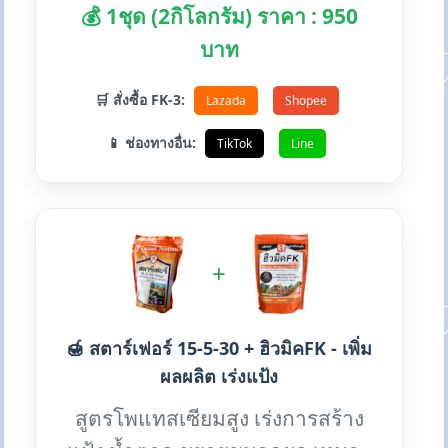
💰 1ชุด (2กิโลกรัม) ราคา : 950
บาท
🛒 สั่งซื้อ FK-3:
Lazada
Shopee
📱 ช่องทางอื่น:
TikTok
Line
+
🍯 สตาร์เฟอร์ 15-5-30 + ฮิวมิคFK - เพิ่ม
ผลผลิต เร่งแป้ง
สูตรโพแทสเซียมสูง เร่งการสร้าง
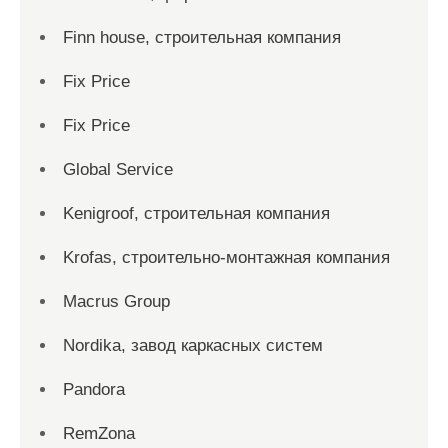
Finn house, строительная компания
Fix Price
Fix Price
Global Service
Kenigroof, строительная компания
Krofas, строительно-монтажная компания
Macrus Group
Nordika, завод каркасных систем
Pandora
RemZona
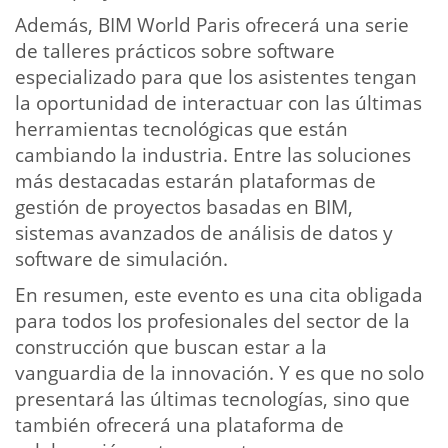
Además, BIM World Paris ofrecerá una serie
de talleres prácticos sobre software
especializado para que los asistentes tengan
la oportunidad de interactuar con las últimas
herramientas tecnológicas que están
cambiando la industria. Entre las soluciones
más destacadas estarán plataformas de
gestión de proyectos basadas en BIM,
sistemas avanzados de análisis de datos y
software de simulación.
En resumen, este evento es una cita obligada
para todos los profesionales del sector de la
construcción que buscan estar a la
vanguardia de la innovación. Y es que no solo
presentará las últimas tecnologías, sino que
también ofrecerá una plataforma de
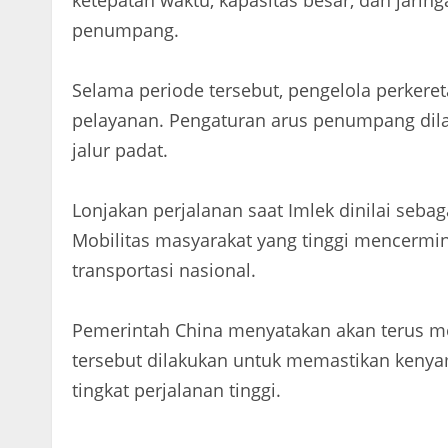
penumpang.
Selama periode tersebut, pengelola perker
pelayanan. Pengaturan arus penumpang dilak
jalur padat.
Lonjakan perjalanan saat Imlek dinilai sebag
Mobilitas masyarakat yang tinggi mencermi
transportasi nasional.
Pemerintah China menyatakan akan terus men
tersebut dilakukan untuk memastikan k
tingkat perjalanan tinggi.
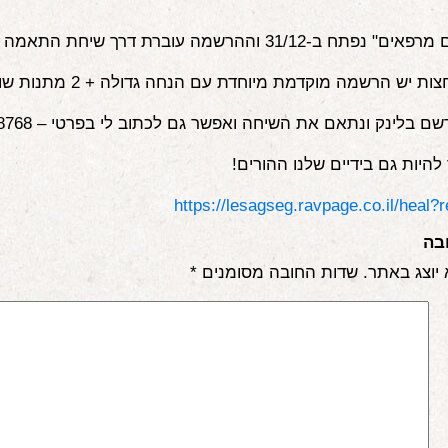
 ב-31/12 וההרשמה עוברת דרך שיחת התאמה איתי ?
 יש הרשמה מוקדמת מיוחדת עם הנחה גדולה + 2 מתנות שוות ?
 בלינק ונתאם את השיחה ואפשר גם לכתוב לי בפרטי – 0526868768.
 להיות גם בידיים שלנו ההורים!
https://lesagseg.ravpage.co.il/heal?
בה
 יוצג באתר.
שדות החובה מסומנים
*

○ ○ ○ ○ ○ ○ ○

▶ WHAT TO DO:
Could you copy out the data lines verbatim, from the line with "Además, BIM World Paris ofrecerá una serie" up to and including the last line of the data, with the pictures left out?

▶ ANSWER TO THIS TASK:
Además, BIM World Paris ofrecerá una serie
de talleres prácticos sobre software
especializado para que los asistentes tengan
la oportunidad de interactuar con las últimas
herramientas tecnológicas que están
cambiando la industria. Entre las soluciones
más destacadas estarán plataformas de
gestión de proyectos basadas en BIM,
sistemas avanzados de análisis de datos y
software de simulación.
En resumen, este evento es una cita obligada
para todos los profesionales del sector de la
construcción que buscan estar a la
vanguardia de la innovación. Y es que no solo
presentará las últimas tecnologías, sino que
también ofrecerá una plataforma de
penumpang.
Selama periode tersebut, pengelola perker
pelayanan. Pengaturan arus penumpang dilak
jalur padat.
Lonjakan perjalanan saat Imlek dinilai sebag
Mobilitas masyarakat yang tinggi mencermi
transportasi nasional.
Pemerintah China menyatakan akan terus men
tersebut dilakukan untuk memastikan k
tingkat perjalanan tinggi.
 ב-31/12 וההרשמה עוברת דרך שיחת התאמה איתי ?
 יש הרשמה מוקדמת מיוחדת עם הנחה גדולה + 2 מתנות שוות ?
 בלינק ונתאם את השיחה ואפשר גם לכתוב לי בפרטי – 0526868768.
 להיות גם בידיים שלנו ההורים!
https://lesagseg.ravpage.co.il/heal?
בה
 יוצג באתר.
שדות החובה מסומנים
*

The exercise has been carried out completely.